L’apprentissage nécessite de l’expérimentation, et l’expérimentation suppose la sécurité d’échouer sans conséquence majeure. Dans les petits cabinets dentaires, où la dynamique d’équipe est resserrée et les erreurs visibles, cette pression est particulièrement forte. Un assistant dentaire qui commet une erreur avec un nouveau logiciel de documentation médicale devant un dentiste sera moins enclin à réessayer qu’un assistant ayant fait la même erreur dans un environnement de formation à faible enjeu. La revue systématique sur la préparation numérique recommande spécifiquement des programmes de mentorat numérique, car ils modifient la dynamique sociale autour de l’apprentissage technologique, la faisant passer de la performance à la pratique.

▶ Comment la charge mentale affecte-t-elle l’adoption par le personnel de nouveaux logiciels dentaires ?

La charge mentale désigne l’effort requis pour traiter des tâches non familières. Le personnel opérant sous pression clinique dispose d’une mémoire de travail limitée pour les nouveaux outils. Lorsque la confiance dans un système est faible, le coût cognitif de son utilisation pendant une consultation est tel que le retour aux méthodes familières devient l’option la plus simple. La recherche sur l’adoption des simulateurs haptiques dans l’enseignement dentaire a révélé que les préoccupations concernant la convivialité et l’exposition limitée à la formation étaient les principaux obstacles à l’adoption, et non la technologie elle-même.

▶ Quels types d’outils numériques dentaires ont tendance à produire quels schémas d’échec ?
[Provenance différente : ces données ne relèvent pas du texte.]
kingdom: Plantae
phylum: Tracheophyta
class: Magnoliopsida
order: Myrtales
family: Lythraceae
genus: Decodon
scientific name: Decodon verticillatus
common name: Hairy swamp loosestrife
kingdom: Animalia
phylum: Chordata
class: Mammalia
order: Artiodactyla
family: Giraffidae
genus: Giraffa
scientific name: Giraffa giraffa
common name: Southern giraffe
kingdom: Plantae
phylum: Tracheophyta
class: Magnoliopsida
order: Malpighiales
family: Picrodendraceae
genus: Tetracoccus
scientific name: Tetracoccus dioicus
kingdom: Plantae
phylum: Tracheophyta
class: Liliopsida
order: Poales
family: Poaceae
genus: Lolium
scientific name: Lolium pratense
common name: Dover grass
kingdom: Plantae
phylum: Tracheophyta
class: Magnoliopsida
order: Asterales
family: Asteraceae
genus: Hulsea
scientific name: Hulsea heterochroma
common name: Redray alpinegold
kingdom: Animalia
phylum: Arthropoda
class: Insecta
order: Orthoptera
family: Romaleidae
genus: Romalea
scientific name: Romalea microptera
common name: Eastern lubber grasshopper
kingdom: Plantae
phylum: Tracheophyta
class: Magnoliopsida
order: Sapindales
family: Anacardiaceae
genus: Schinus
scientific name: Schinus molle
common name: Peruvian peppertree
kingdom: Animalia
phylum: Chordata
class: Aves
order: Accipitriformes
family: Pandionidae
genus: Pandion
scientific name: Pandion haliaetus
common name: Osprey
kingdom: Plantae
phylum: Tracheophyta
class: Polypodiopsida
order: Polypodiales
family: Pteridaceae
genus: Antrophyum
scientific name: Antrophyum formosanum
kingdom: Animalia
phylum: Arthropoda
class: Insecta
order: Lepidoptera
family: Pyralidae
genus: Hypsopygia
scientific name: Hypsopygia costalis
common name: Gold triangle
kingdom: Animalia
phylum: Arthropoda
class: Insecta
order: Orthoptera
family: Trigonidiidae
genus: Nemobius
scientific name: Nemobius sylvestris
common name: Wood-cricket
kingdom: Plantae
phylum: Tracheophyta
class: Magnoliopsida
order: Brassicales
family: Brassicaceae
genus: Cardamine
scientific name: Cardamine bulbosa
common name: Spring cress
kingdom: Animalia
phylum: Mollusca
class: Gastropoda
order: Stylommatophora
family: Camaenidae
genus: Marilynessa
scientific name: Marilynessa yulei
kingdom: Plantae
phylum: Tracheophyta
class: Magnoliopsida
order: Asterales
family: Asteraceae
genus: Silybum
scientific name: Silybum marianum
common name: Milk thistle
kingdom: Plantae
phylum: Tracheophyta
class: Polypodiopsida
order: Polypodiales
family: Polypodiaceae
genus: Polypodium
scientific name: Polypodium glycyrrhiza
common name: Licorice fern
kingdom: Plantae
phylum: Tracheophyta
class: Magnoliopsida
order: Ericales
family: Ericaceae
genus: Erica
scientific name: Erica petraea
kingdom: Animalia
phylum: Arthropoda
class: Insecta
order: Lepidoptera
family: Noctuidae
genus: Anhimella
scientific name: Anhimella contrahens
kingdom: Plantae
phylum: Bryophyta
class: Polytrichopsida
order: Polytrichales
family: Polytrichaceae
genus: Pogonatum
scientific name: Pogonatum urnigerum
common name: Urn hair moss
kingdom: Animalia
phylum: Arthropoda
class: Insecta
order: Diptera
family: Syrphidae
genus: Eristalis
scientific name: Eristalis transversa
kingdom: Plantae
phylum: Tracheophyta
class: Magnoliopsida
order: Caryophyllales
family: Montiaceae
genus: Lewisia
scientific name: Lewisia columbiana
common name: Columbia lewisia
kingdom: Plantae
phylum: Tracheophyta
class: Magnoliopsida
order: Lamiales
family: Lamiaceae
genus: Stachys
Les logiciels de documentation médicale et les assistants IA (outils utilisant l’intelligence artificielle pour soutenir la prise de notes et la tenue de dossiers) échouent généralement lorsque la formation ne prépare pas le personnel au moment des soins, là où la charge mentale est la plus forte. Les plateformes de communication avec les patients échouent le plus souvent en raison de défauts de communication, lorsque les réceptionnistes perçoivent la configuration comme une tâche supplémentaire sans bénéfice personnel clair. Les systèmes de gestion de cabinet présentent les enjeux les plus élevés et bénéficient d’une mise en œuvre progressive. Les outils d’imagerie numérique et de diagnostic échouent le plus souvent en raison d’une mauvaise adéquation au flux de travail, lorsque des étapes supplémentaires au mauvais moment amènent le personnel à contourner complètement l’outil.

▶ Que devrait inclure une liste de contrôle structurée de déploiement pour les nouveaux logiciels dentaires ?

L’article organise la liste de contrôle par phase. Avant la mise en service, les gestionnaires de cabinet devraient cartographier les flux de travail actuels pour chaque rôle concerné, consulter le personnel pendant la sélection plutôt qu’après, définir l’avantage au niveau du rôle individuel, identifier un champion interne et planifier une formation spécifique à chaque rôle avec au moins une session de pratique intégrée au flux de travail. À la mise en service, l’accent doit être mis sur une communication claire du processus de retour d’information, le maintien de la visibilité du champion et la surveillance des usages réels plutôt que de se fier aux déclarations du personnel. Après la mise en service, des sessions de retour d’information structurées à deux semaines puis à six semaines permettent d’identifier si des solutions de contournement se sont développées et si la formation ou la configuration du flux de travail nécessite des ajustements.

▶ La résistance du personnel aux nouveaux logiciels dentaires est-elle un signe de mauvaises personnes ou d’un mauvais déploiement ?

Selon la recherche citée dans l’article, c’est presque toujours le déploiement. Une étude transversale de l’Université de Witten/Herdecke a montré que la préparation technologique, une caractéristique mesurable et développable, façonne l’adoption numérique bien plus que les traits de personnalité fixes. La revue systématique de 2025 a révélé que les principaux obstacles étaient des facteurs organisationnels, et non une disposition individuelle. La résistance, traitée comme une donnée de diagnostic, indique où la mise en œuvre a laissé des questions sans réponse, créé des frictions aux mauvais endroits ou demandé au personnel d’apprendre quelque chose de nouveau au pire moment possible.